Aim of the task:
Reproduce the listing verbatim through the line with "left elbow: (1148, 548)".

--------

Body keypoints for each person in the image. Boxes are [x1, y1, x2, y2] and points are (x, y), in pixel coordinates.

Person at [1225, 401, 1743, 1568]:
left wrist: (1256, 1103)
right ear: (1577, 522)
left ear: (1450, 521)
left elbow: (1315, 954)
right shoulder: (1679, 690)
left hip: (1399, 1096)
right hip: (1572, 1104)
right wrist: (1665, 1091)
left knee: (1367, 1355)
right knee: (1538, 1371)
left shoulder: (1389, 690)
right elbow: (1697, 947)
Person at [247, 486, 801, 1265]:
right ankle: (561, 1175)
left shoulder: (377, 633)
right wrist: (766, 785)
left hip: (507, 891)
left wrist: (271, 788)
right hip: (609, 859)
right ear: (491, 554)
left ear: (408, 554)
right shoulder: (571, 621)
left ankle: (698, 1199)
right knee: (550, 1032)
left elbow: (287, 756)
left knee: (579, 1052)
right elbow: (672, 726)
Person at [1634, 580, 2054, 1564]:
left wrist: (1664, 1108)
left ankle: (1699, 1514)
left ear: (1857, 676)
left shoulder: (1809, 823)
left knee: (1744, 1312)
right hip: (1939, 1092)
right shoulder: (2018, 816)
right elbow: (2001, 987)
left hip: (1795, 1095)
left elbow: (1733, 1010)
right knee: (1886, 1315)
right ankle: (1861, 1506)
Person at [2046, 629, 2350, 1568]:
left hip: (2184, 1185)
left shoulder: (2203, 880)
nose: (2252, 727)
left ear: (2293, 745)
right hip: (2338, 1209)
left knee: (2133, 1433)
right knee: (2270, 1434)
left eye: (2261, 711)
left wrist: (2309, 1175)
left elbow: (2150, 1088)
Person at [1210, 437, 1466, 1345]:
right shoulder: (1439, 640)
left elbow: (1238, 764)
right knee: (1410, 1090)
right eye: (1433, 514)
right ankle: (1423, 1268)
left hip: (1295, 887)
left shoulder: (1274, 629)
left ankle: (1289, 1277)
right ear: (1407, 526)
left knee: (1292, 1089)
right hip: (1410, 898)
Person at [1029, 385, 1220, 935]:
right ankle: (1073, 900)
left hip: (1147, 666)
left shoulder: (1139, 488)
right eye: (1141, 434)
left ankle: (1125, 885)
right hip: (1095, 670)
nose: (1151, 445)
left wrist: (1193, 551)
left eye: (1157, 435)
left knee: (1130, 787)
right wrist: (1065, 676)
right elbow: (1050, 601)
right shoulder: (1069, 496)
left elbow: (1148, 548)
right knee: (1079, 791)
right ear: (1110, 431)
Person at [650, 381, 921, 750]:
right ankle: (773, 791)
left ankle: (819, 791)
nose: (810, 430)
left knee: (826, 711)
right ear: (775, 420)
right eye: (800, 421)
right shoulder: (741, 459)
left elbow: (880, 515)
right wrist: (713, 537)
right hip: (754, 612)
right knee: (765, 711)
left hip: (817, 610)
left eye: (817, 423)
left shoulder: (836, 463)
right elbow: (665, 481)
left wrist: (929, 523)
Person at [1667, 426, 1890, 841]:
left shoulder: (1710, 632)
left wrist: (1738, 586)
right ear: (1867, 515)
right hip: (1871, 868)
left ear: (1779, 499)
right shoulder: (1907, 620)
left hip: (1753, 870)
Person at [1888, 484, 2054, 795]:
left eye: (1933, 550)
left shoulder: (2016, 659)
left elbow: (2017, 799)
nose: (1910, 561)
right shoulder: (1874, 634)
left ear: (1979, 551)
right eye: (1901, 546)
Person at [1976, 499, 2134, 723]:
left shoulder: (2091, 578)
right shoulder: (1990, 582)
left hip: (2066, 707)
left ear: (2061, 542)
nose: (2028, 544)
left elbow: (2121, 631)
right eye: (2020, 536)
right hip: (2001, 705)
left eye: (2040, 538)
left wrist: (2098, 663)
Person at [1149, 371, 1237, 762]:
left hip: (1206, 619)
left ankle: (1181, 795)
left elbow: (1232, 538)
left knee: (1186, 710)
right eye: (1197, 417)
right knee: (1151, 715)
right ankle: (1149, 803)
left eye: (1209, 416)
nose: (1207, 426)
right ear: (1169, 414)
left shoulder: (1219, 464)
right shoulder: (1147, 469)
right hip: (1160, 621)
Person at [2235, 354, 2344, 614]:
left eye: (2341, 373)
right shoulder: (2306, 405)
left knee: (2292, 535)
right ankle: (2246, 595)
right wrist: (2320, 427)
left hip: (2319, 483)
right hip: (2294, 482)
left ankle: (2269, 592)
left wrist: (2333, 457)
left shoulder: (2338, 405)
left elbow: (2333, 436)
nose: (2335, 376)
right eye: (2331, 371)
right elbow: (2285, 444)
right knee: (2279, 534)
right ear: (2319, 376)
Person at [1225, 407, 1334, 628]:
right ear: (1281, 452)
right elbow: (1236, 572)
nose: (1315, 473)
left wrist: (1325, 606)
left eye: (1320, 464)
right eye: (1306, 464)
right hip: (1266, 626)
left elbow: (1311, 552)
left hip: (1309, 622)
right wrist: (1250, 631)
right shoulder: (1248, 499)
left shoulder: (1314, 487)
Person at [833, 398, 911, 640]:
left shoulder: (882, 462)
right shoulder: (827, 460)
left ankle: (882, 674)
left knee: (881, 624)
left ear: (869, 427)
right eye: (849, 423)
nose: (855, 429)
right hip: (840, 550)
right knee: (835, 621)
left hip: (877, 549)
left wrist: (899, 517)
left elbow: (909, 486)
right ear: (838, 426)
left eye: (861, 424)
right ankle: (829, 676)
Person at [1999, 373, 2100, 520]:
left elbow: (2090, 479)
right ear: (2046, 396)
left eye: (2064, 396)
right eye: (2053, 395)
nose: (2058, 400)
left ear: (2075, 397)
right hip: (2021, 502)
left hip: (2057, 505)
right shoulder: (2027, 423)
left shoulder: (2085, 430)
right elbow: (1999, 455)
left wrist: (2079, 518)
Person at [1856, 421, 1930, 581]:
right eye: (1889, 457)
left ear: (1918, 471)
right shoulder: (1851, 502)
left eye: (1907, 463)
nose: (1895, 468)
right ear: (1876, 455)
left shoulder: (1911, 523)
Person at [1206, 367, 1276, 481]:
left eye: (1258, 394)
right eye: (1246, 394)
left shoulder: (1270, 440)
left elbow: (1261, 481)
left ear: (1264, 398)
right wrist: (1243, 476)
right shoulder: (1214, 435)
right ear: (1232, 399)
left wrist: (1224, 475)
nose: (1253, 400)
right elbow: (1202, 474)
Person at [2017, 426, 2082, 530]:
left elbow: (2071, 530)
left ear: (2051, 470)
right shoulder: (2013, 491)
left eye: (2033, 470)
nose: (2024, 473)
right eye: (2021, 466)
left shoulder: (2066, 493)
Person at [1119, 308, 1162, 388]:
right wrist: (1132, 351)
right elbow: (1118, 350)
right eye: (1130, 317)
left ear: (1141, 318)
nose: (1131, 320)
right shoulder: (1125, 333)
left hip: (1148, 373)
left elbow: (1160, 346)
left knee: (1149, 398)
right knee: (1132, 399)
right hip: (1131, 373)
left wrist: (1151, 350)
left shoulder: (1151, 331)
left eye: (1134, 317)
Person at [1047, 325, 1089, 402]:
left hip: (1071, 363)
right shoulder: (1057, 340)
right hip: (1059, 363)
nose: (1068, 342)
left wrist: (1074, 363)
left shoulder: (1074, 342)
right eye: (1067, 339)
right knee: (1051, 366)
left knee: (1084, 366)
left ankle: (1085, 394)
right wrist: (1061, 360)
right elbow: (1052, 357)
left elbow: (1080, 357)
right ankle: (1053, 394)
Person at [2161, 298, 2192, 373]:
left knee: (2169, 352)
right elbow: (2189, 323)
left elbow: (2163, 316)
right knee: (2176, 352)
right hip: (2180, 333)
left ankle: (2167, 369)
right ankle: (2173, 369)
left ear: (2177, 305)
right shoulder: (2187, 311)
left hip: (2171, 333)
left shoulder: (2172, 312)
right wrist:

--------

Exercise response:
Body keypoints for each person in the image. Boxes are [x1, y1, x2, y2] and points are (x, y), in pixel coordinates.

Person at [1225, 401, 1743, 1568]:
left wrist: (1256, 1103)
right ear: (1577, 522)
left ear: (1450, 521)
left elbow: (1315, 954)
right shoulder: (1679, 690)
left hip: (1399, 1096)
right hip: (1572, 1104)
right wrist: (1665, 1091)
left knee: (1367, 1355)
right knee: (1538, 1371)
left shoulder: (1389, 690)
right elbow: (1697, 947)
Person at [247, 486, 801, 1265]:
right ankle: (561, 1175)
left shoulder: (377, 633)
right wrist: (766, 785)
left hip: (507, 891)
left wrist: (271, 788)
right hip: (609, 859)
right ear: (491, 554)
left ear: (408, 554)
right shoulder: (571, 621)
left ankle: (698, 1199)
right knee: (550, 1032)
left elbow: (287, 756)
left knee: (579, 1052)
right elbow: (672, 726)
Person at [1634, 580, 2054, 1564]:
left wrist: (1664, 1108)
left ankle: (1699, 1514)
left ear: (1857, 676)
left shoulder: (1809, 823)
left knee: (1744, 1312)
right hip: (1939, 1092)
right shoulder: (2018, 816)
right elbow: (2001, 987)
left hip: (1795, 1095)
left elbow: (1733, 1010)
right knee: (1886, 1315)
right ankle: (1861, 1506)
Person at [2046, 629, 2350, 1568]:
left hip: (2184, 1185)
left shoulder: (2203, 880)
nose: (2252, 727)
left ear: (2293, 745)
right hip: (2338, 1209)
left knee: (2133, 1433)
right knee: (2270, 1434)
left eye: (2261, 711)
left wrist: (2309, 1175)
left elbow: (2150, 1088)
Person at [1210, 437, 1466, 1345]:
right shoulder: (1439, 640)
left elbow: (1238, 764)
right knee: (1410, 1090)
right eye: (1433, 514)
right ankle: (1423, 1268)
left hip: (1295, 887)
left shoulder: (1274, 629)
left ankle: (1289, 1277)
right ear: (1407, 526)
left knee: (1292, 1089)
right hip: (1410, 898)
Person at [1029, 385, 1220, 935]:
right ankle: (1073, 900)
left hip: (1147, 666)
left shoulder: (1139, 488)
right eye: (1141, 434)
left ankle: (1125, 885)
right hip: (1095, 670)
nose: (1151, 445)
left wrist: (1193, 551)
left eye: (1157, 435)
left knee: (1130, 787)
right wrist: (1065, 676)
right elbow: (1050, 601)
right shoulder: (1069, 496)
left elbow: (1148, 548)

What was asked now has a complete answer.